Recipes excerpted from The Fondue Bible by Ilana Simon. Published by Robert Rose, Inc., Toronto, Ontario, CA. Copyright 2007. Reprinted with permission from the publisher. All rights reserved. |
Lime and Chipotle Shrimp Fondue
Marinade
2 cloves garlic, finely minced
1/3 cup freshly squeezed lime juice
1/4 cup chopped fresh cilantro
1 tbsp. finely minced chipotle in adobo sauce
Salt and freshly ground black pepper to taste
1 lb. shrimp, peeled and deveined
Broth
5 cups vegetable broth
- Marinade: In a bowl, whisk together garlic, lime juice, cilantro, chipotle, salt and pepper.

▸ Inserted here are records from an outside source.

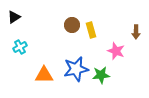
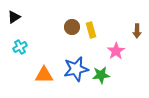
brown circle: moved 2 px down
brown arrow: moved 1 px right, 1 px up
pink star: rotated 18 degrees clockwise
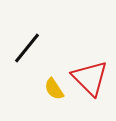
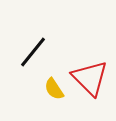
black line: moved 6 px right, 4 px down
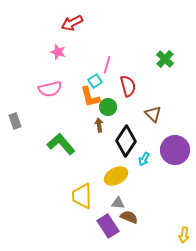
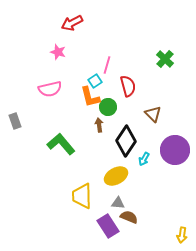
yellow arrow: moved 2 px left
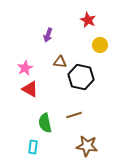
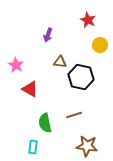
pink star: moved 9 px left, 3 px up; rotated 14 degrees counterclockwise
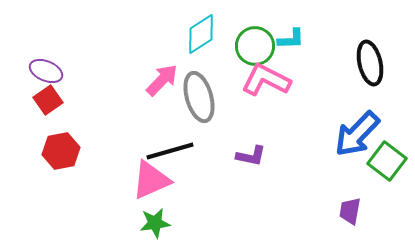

- In a shallow casserole, cover shrimp with marinade, tossing gently to coat well. Cover and refrigerate for at least 1 hour, turning shrimp occasionally.
- Broth: In a large saucepan, bring vegetable broth to a boil. Immediately transfer fondue pot, setting flame to keep at a simmer.
- Remove shrimp from marinade and spear with fondue fork. Fondue for 1 to 2 minutes or until cooked through.
Serves 4.
Make Ahead: Prepare marinade in advance and marinate shrimp for several hours before the fondue meal.
Serve With: Tzatziki, shrimp cocktail sauce, cilantro coulis.